Zombies, Unicorns, and Pooping in the Jungle


Happy Monday Heroes! 

Hope last week was good for all of you. For me, it ended on a pretty awesome note. If you haven’t heard of the show Kicking and Screaming, it pairs survivalists with people who know very little/nothing about living in nature. At first, I was completely uninvested as my fiancé started watching. But then Nati Casanova (aka the ZombiUnicorn) appeared on the scene. This unicorn-haired gaming goddess hops onto the island and I knew immediately that a.) I was going to be obsessively watching this show and b.) despite my fiancé's love of reality TV, he was going to have to limit his enjoyment to when I was present because this was my show. As the episodes progressed, viewers were given insights into each contestant's life, fears, and dreams. For me, both as a gamer and a feminist, I couldn't help but root for her as she struggled, fought, and conquered. Her performance epitomized what it means to be a gamer – to be determined in the face of challenges, to respect both the game and other players as vehicles for personal self-improvement, and to push yourself beyond what you think you're capable of.  


Not to say that I called it, but I distinctly remember telling my fiancé that I thought she was going to win because gamers know how to BRING IT!

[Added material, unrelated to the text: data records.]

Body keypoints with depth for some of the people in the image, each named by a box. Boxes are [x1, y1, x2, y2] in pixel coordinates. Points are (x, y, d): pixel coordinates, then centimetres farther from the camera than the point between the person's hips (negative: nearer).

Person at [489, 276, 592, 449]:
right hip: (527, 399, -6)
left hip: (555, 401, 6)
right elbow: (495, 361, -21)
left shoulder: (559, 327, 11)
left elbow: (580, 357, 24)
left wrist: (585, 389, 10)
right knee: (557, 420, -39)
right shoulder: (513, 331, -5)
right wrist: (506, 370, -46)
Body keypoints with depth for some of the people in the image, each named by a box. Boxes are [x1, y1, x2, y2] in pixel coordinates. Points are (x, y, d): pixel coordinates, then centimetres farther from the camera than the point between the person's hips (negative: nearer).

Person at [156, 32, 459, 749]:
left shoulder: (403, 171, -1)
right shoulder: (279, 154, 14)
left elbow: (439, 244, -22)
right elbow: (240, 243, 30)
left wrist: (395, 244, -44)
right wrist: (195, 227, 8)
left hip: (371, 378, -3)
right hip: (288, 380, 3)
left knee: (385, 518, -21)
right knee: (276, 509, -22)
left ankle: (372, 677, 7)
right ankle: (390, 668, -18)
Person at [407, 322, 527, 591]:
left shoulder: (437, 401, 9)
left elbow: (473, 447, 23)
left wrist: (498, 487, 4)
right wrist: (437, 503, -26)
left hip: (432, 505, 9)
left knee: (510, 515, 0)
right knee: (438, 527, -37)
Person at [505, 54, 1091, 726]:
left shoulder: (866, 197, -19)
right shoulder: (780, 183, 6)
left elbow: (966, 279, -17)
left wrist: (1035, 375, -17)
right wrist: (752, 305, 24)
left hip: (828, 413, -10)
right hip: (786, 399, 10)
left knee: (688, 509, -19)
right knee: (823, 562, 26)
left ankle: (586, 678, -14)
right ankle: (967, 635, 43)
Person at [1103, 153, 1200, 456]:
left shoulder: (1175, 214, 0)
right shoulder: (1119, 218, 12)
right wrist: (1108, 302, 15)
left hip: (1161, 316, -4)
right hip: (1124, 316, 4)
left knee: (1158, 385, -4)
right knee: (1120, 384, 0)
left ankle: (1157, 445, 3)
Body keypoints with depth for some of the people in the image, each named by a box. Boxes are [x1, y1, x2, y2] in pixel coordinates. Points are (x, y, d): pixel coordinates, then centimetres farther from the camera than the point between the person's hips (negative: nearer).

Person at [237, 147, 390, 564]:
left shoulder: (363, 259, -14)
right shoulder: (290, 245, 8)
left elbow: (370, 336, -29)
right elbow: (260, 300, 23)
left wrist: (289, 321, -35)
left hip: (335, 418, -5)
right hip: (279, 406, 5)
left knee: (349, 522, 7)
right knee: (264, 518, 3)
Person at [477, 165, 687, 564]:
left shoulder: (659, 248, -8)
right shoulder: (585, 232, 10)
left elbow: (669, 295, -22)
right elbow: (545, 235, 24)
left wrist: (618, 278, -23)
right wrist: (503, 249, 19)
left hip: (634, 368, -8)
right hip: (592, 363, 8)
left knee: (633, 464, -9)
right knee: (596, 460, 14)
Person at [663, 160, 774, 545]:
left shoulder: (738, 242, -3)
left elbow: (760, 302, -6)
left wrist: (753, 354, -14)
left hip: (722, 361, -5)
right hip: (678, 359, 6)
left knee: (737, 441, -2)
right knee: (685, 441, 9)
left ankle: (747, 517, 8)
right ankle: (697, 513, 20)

Much like how recess is modernly being found to have not only physical but social benefits for children, emerging research is starting to reveal the benefits of playing videogames.

How one study, published in American Psychologist, categorized games for the purpose of understanding specific benefits.

These benefits, which can be seen in the areas of cognition, motivation, emotion, and social interaction, are just beginning to be understood. While this doesn't address some of the negative aspects present within some games (sexism, bigotry, etc.), it does give us some inspiring goals for the future. By encouraging gaming within the context of losing fairly, being persistent, and building teamwork, teachers could reach their students in an entirely new way. The best part is that kids are already predisposed to playing games as a part of their psychology. If we allow games to be a portal to real-world success, it could change the way that we view gaming in our society.  

I'll leave you with this conclusion from the above cited article: 

"We began this article by summarizing the rich and long history of the study of play. Video games share many similarities with traditional games and likely provide benefits similar to those provided by play more generally. Both traditional and video games are fundamentally voluntary in nature, they can include competitive and cooperative objectives, players immerse themselves in pretend worlds that are safe contexts in which negative emotions can be worked out, and games allow a sense of control with just enough unpredictability to feel deep satisfaction and intense pride when formidable goals are finally reached. Yet video games today and those on the radar for development in the near future are also unique forms of play. Video games are socially interactive in a way never before afforded. Increasingly, players are gaming online, with friends, family, and complete strangers, crossing vast geographical distances and blurring not only cultural boundaries but also age and generation gaps, socioeconomic differences, and language barriers. The large amount of time invested in playing video games may also mean that they provide qualitatively different experiences than conventional games. Although we may remember spending whole weekends playing Monopoly with siblings and neighbors, few traditional games can boast the weeks and months of game play that many video games provide. These differences in space and time likely hold wholly new benefits and risks that have yet to be conceptualized. 

After pulling together the research findings on the benefits of video games, we have become particularly inspired by the potential that these games hold for interventions that promote well-being, including the prevention and treatment of mental health problems in youth. Remarkably, there are very few video games that have been developed with these aims in mind. Given how enthralled most children and adolescents are with video games, we believe that a multidisciplinary team of psychologists, clinicians, and game designers can work together to develop genuinely innovative approaches to mental health interventions." 

Congratulations ZombiUnicorn, and thank you for being a role model for gamers everywhere.